• ACTIVITY
Give back the records that follow exactly, images excluded.
───── TASK MATERIAL ─────
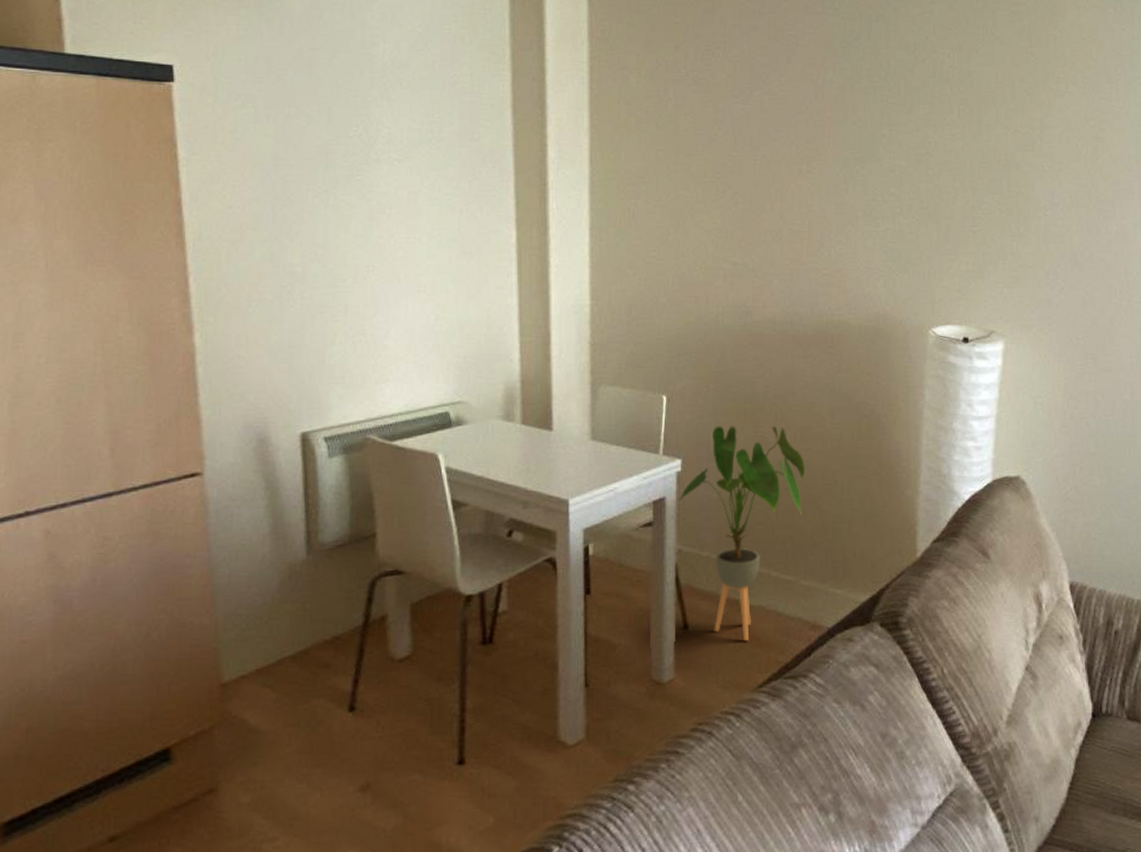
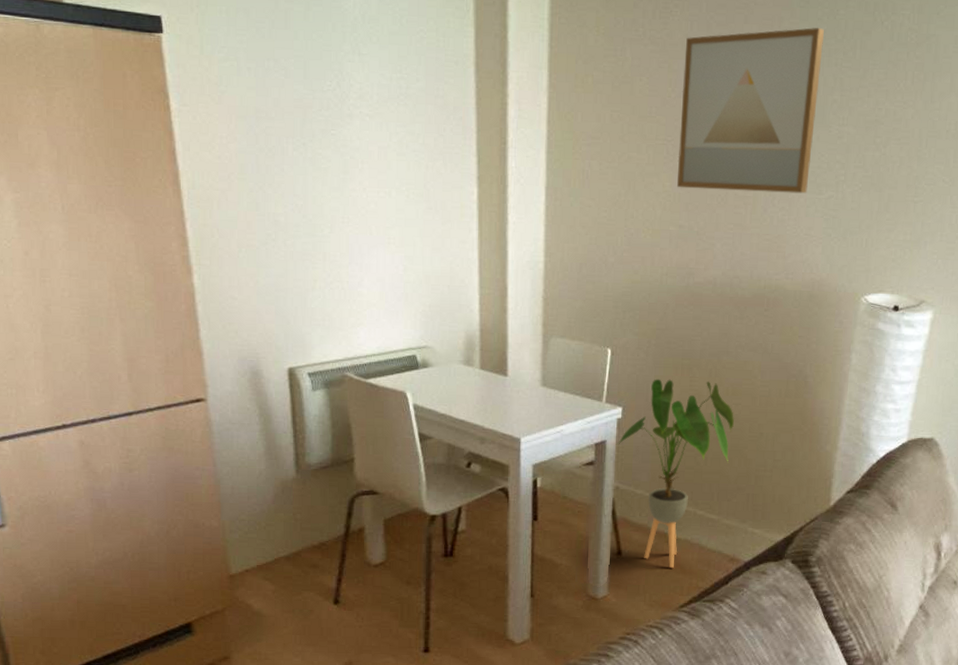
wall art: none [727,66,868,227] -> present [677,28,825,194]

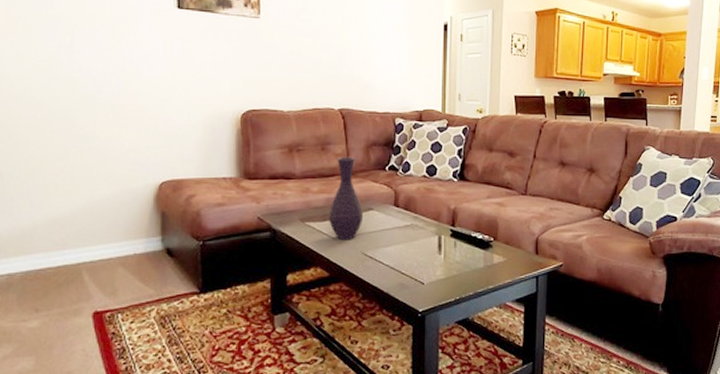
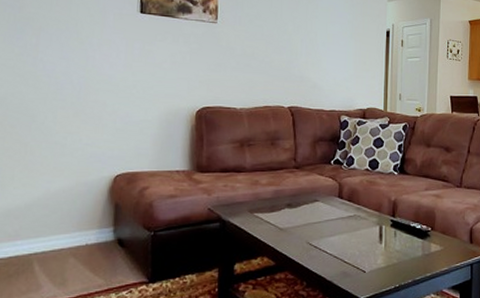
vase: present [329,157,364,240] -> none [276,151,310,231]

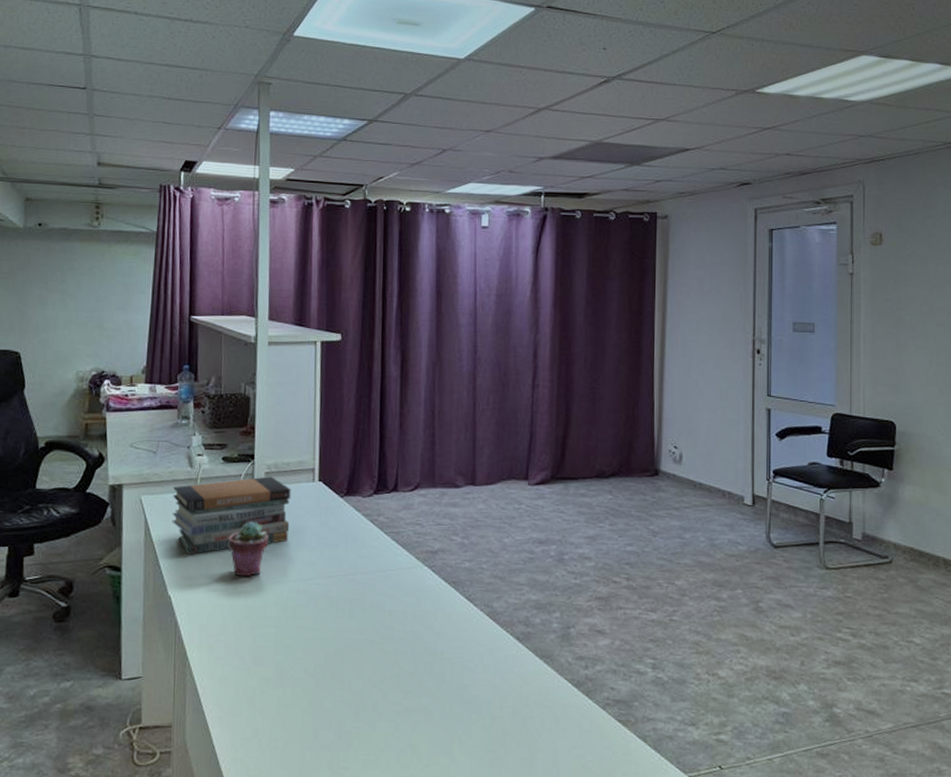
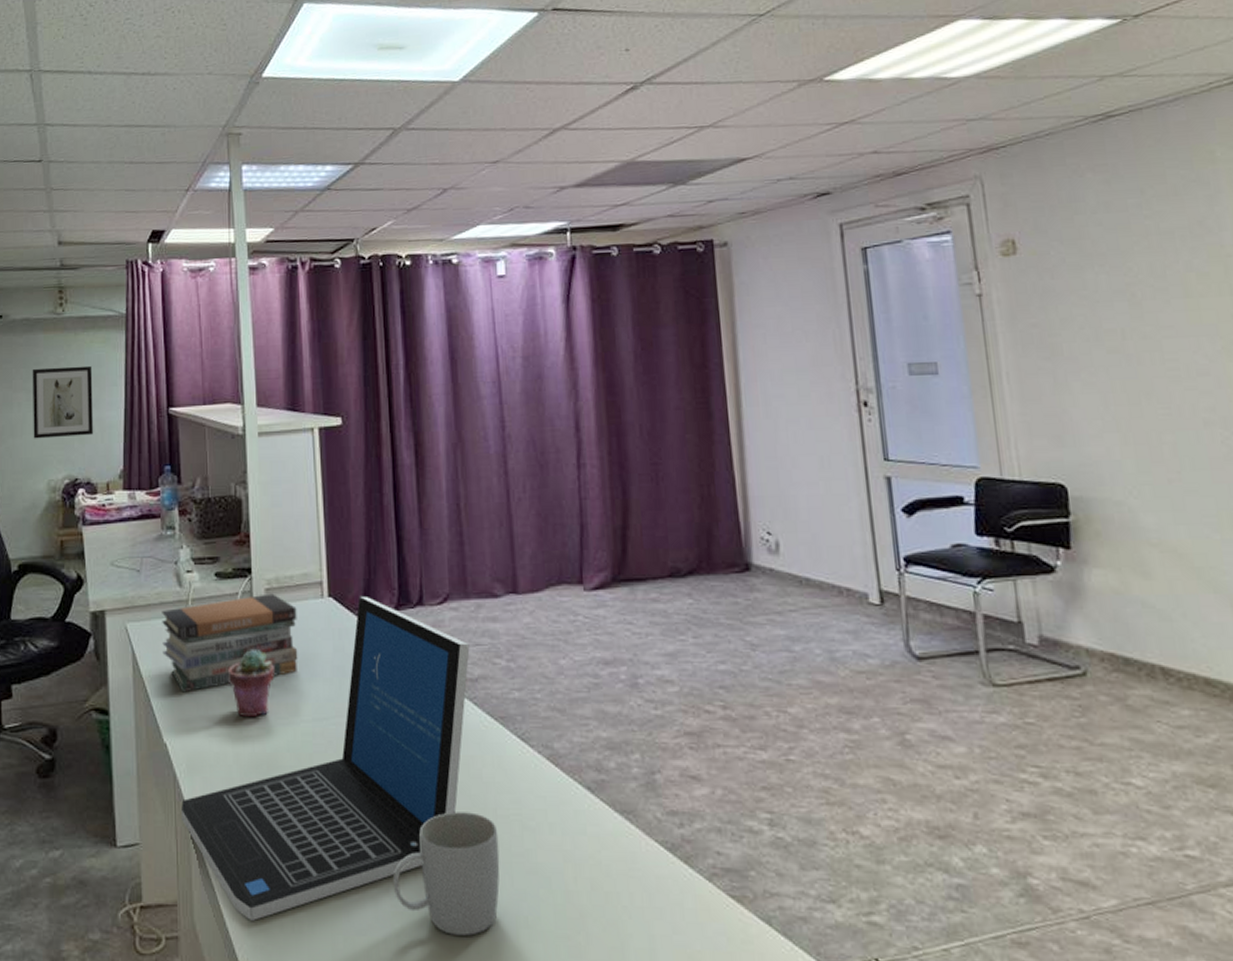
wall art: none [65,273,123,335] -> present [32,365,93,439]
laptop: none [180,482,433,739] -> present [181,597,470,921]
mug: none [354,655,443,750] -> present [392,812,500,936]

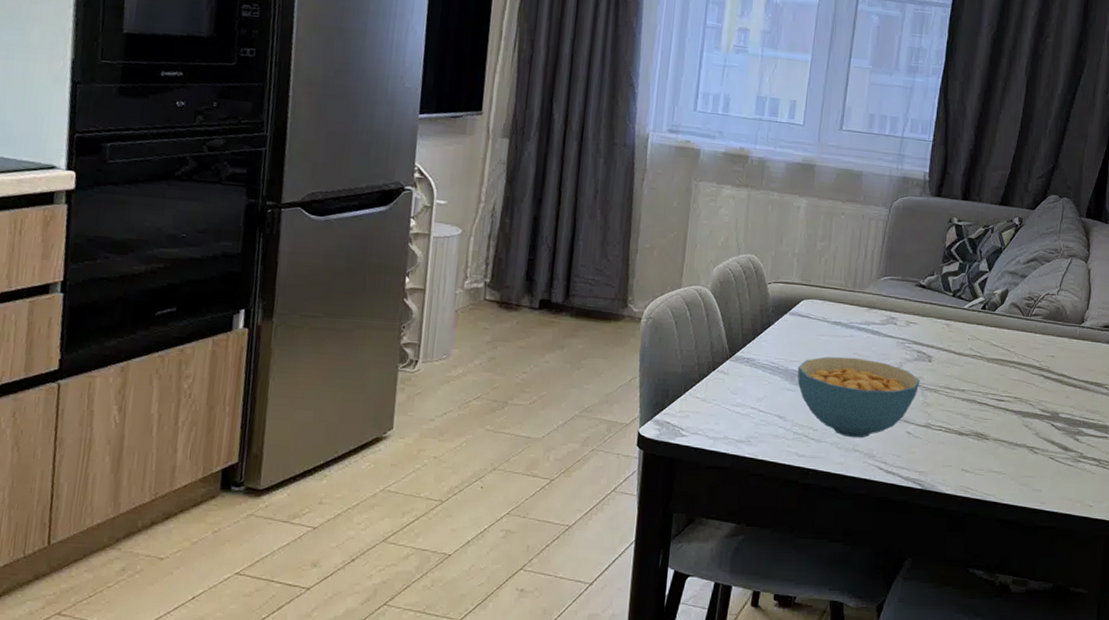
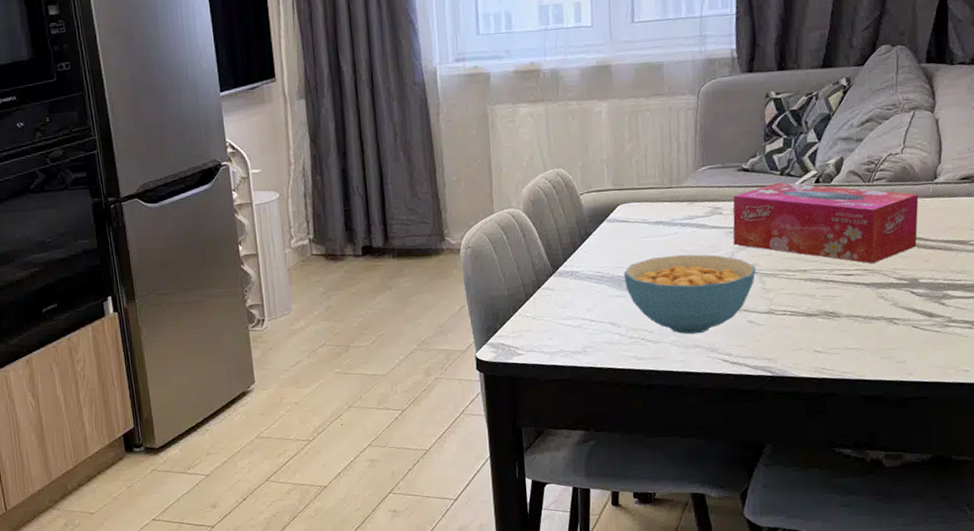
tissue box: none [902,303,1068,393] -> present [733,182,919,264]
─────
• ANSWER
wall art: none [727,66,868,227] -> present [677,28,825,194]

vase: present [329,157,364,240] -> none [276,151,310,231]

wall art: none [65,273,123,335] -> present [32,365,93,439]
laptop: none [180,482,433,739] -> present [181,597,470,921]
mug: none [354,655,443,750] -> present [392,812,500,936]

tissue box: none [902,303,1068,393] -> present [733,182,919,264]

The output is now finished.